Current government policy, developed by the Conservatives while in opposition, was heavily influenced by two of the big six – EDF and British Gas-owner Centrica – according to industry sources: "EDF and Centrica are now just an offshoot of Decc – they are all so in bed with each other they are indistinguishable."
It was Centrica's chairman, Sir Roger Carr, who was most aggressive in his comments following the Miliband speech, arguing that a price freeze would lead to "economic ruin". Equally, Centrica is one of only three big six firms that has yet to respond formally to a Labour letter setting out its policy of a 20-month price freeze if Miliband were to win the 2015 general election.
After the 2010 election, Centrica's chief executive, Sam Laidlaw, was appointed to David Cameron's business advisory council, while the prime minister's current energy adviser in Downing Street, Tara Singh, is a former Centrica employee. The source suggested that the same help in writing policy would be offered to Labour.
Energy companies, including Centrica, EDF and RWE npower, have placed dozens of staff in government departments on secondments since 2008, either funded by the taxpayer or provided for nothing. (Civil servants also travel in the opposite direction and spend time in energy companies.) By the end of 2012 almost two dozen were in place in the energy department.

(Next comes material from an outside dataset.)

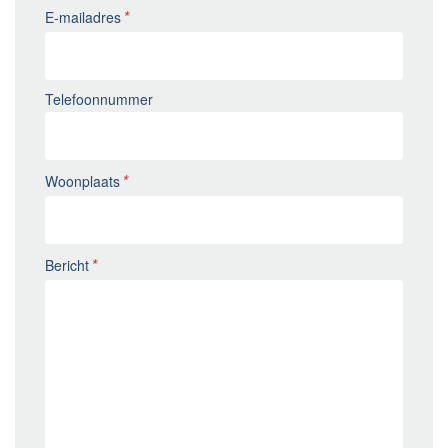
E-mailadres
Telefoonnummer
Woonplaats
Bericht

Tom Burke, a former head of Friends of the Earth who worked as special adviser to several Conservative ministers, said: "The secondments are pernicious, but the real power is how [the energy companies] shape the discourse through the media – that is where their many lobbyists do their real work. They constantly feed hard-pressed journalists lines their editors will like."
The energy industry's access to ministers is shown by 195 declared meetings between Decc ministers and energy companies and their lobby groups in the 10 months after the 2010 general election alone. There were 17 meetings with green campaign groups in the same period.
The heat on Miliband, Fallon and their parliamentary colleagues is clearly going to remain turned up.

WILL IT GO DARK?

Ed Miliband has been warned about potential power blackouts if he introduces a price freeze, but this did not happen in the past when energy bills were controlled by the state.
In fact, 15 of the European Union's 28 member governments already protect customers from steep power rises, without major problems.
ScottishPower warned last week that investment might be cut in Britain should there be a price cap, but tariff rises are strictly controlled in Spain, the home of its parent group, Iberdrola. It was only last month that Iberdrola received permission for a 3% rise this year. Scottish has yet to announce increases for 2013, but last December alone it raised gas and electricity prices by 7%.
French state-controlled EDF, another of the big six firms operating in Britain, is also restricted from raising its prices above an officially imposed index-linked formula in its domestic market.
This summer EDF was allowed to raise electricity prices by just 5% for the next 12 months, with the same agreed for the following August. But the rise in France has tended to be around 2% per annum in recent years.
Last year the Belgian government introduced its own freeze on the tariffs of variable energy contracts for residential consumers and small businesses from 1 April to the end of December 2012.
Portugal, Denmark and Greece also have controlled prices, while British customers pay the fourth-highest bills for electricity in Europe and the seventh-highest for gas.